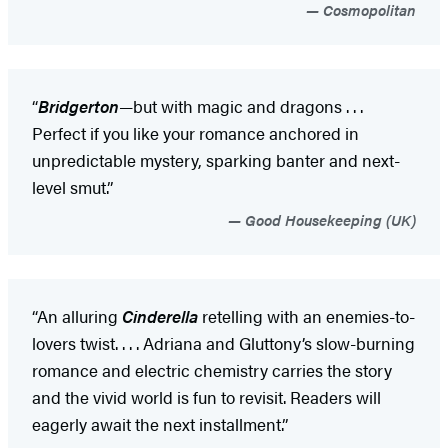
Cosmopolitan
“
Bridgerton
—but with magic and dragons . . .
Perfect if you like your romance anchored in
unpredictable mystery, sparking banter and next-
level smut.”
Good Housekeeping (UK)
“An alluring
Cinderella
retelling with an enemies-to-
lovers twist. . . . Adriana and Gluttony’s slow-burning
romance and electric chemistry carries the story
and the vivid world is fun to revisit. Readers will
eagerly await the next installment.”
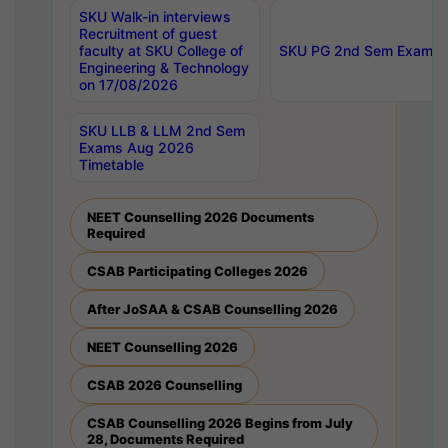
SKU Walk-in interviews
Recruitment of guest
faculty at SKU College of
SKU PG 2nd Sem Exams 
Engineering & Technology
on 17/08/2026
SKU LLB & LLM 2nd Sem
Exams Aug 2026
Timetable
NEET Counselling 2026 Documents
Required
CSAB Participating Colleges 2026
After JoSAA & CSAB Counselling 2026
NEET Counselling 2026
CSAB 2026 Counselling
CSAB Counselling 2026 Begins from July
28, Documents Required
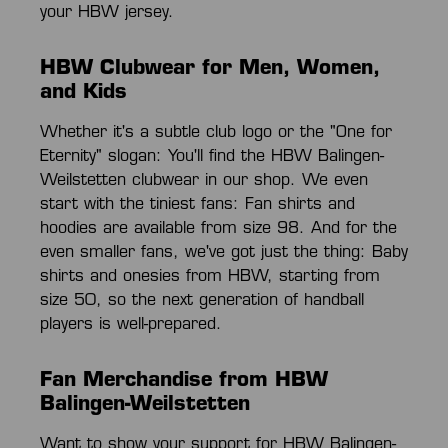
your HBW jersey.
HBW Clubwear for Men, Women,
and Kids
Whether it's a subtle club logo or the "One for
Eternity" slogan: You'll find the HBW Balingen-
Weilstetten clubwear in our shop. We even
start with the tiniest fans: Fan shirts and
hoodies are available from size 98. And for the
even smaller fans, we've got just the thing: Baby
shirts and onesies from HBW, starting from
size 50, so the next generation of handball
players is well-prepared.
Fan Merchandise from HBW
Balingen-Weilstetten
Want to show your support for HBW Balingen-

★ ★ ★ ★ ★ ★ ★

#### What the task asks
Type out the text of all the entries above, line for line and unchanged, leaving out the pictures.

#### Answer to this exercise
Cosmopolitan
“
Bridgerton
—but with magic and dragons . . .
Perfect if you like your romance anchored in
unpredictable mystery, sparking banter and next-
level smut.”
Good Housekeeping (UK)
“An alluring
Cinderella
retelling with an enemies-to-
lovers twist. . . . Adriana and Gluttony’s slow-burning
romance and electric chemistry carries the story
and the vivid world is fun to revisit. Readers will
eagerly await the next installment.”
SKU Walk-in interviews
Recruitment of guest
faculty at SKU College of
SKU PG 2nd Sem Exams 
Engineering & Technology
on 17/08/2026
SKU LLB & LLM 2nd Sem
Exams Aug 2026
Timetable
NEET Counselling 2026 Documents
Required
CSAB Participating Colleges 2026
After JoSAA & CSAB Counselling 2026
NEET Counselling 2026
CSAB 2026 Counselling
CSAB Counselling 2026 Begins from July
28, Documents Required
your HBW jersey.
HBW Clubwear for Men, Women,
and Kids
Whether it's a subtle club logo or the "One for
Eternity" slogan: You'll find the HBW Balingen-
Weilstetten clubwear in our shop. We even
start with the tiniest fans: Fan shirts and
hoodies are available from size 98. And for the
even smaller fans, we've got just the thing: Baby
shirts and onesies from HBW, starting from
size 50, so the next generation of handball
players is well-prepared.
Fan Merchandise from HBW
Balingen-Weilstetten
Want to show your support for HBW Balingen-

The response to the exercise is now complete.